Bill Laimbeer was the heart of the ‘Bad Boys’
Bill Laimbeer began his NBA career with the Cleveland Cavaliers but he’ll always be remembered for his time with the Detroit Pistons, with whom he spent 13 seasons. Traded to Detroit in 1982, Laimbeer was a four-time NBA All-Star in the 1980s and was one of the best big men on the perimeter. While mainly remembered for his physical play later in his career, Laimbeer was an underrated scorer, averaging a career-high 17.5 points in 1984-1985. He was also a great rebounder and led the league in that category in 1985-1986, pulling down 13.1 boards per game.
As his career rolled along, he became one of the league’s most physical players and constantly frustrated his opponents, which would sometimes turn into legitimate altercations. As the Pistons became known as the NBA’s “Bad Boys”, Laimbeer was right there in the middle of it and helped the team to back-to-back titles in 1989 and 1990.
Bill Laimbeer led the walk-off against the Chicago Bulls in 1991
You certainly know the story by now. And if you didn’t, you likely learned it while watching “The Last Dance” this past weekend. In the 1991 Eastern Conference Finals, the Detroit Pistons were on the verge of being swept by the Chicago Bulls.

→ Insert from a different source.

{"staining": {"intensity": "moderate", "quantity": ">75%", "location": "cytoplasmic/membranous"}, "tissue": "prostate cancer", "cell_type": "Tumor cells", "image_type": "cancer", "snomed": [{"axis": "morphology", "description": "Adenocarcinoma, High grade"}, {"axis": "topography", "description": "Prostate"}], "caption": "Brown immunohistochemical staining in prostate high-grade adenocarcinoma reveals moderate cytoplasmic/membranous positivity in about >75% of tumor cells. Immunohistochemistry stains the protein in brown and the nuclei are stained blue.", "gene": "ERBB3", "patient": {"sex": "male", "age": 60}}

The Bulls took a 3-0 series lead and dominated Game 4 in Detroit. With 7.9 seconds remaining, Chicago was up 21 points and Michael Jordan & Co. were ready to celebrate their first trip to the NBA Finals. So Bill Laimbeer came up with the idea of simply leaving the court before the game was over. Laimbeer, Isiah Thomas, and a number of other Detroit players walked right past the Chicago bench (the look on Jordan’s face was priceless) and hit the locker room. No handshakes. No hugs. They just bolted. While Isiah has said that he might do things differently today, Bill Laimbeer isn’t having any of that.
He has no regrets and thinks the Bulls are ‘whiners’
Bill Laimbeer has zero regrets about what he and the Detroit Pistons did in 1991. He’s constantly defended the style of play that earned them the “Bad Boys” moniker and that holds true to this day. In an interview with ESPN’s Rachel Nichols earlier this week, Laimbeer defended his decision to lead the walk-off 29 years ago.
“Why would I regret it now, today? I don’t care what the media says about me. I never did. If I did, I’d be a basket case, especially back then.
“I was about winning basketball games and winning championships and did whatever I had to do to get the most out of my ability and our team — and we did. At the end of the day, we’re called world champions.
“They whined and cried for a year and a half about how bad we were for the game, but more importantly, they said we were bad people. We weren’t bad people. We were just basketball players winning, and that really stuck with me because they didn’t know who we were or what we were about as individuals and our family life.
“But all that whining they did, I didn’t want to shake their hand. They were just whiners. They won the series. Give him credit: We got old, they got past us. But OK, move on.”Bill Laimbeer
That’s Bill Laimbeer’s story and he’s sticking to it. Right or wrong, you at least have to give him credit for not changing his story. The same can’t be said for Isiah Thomas.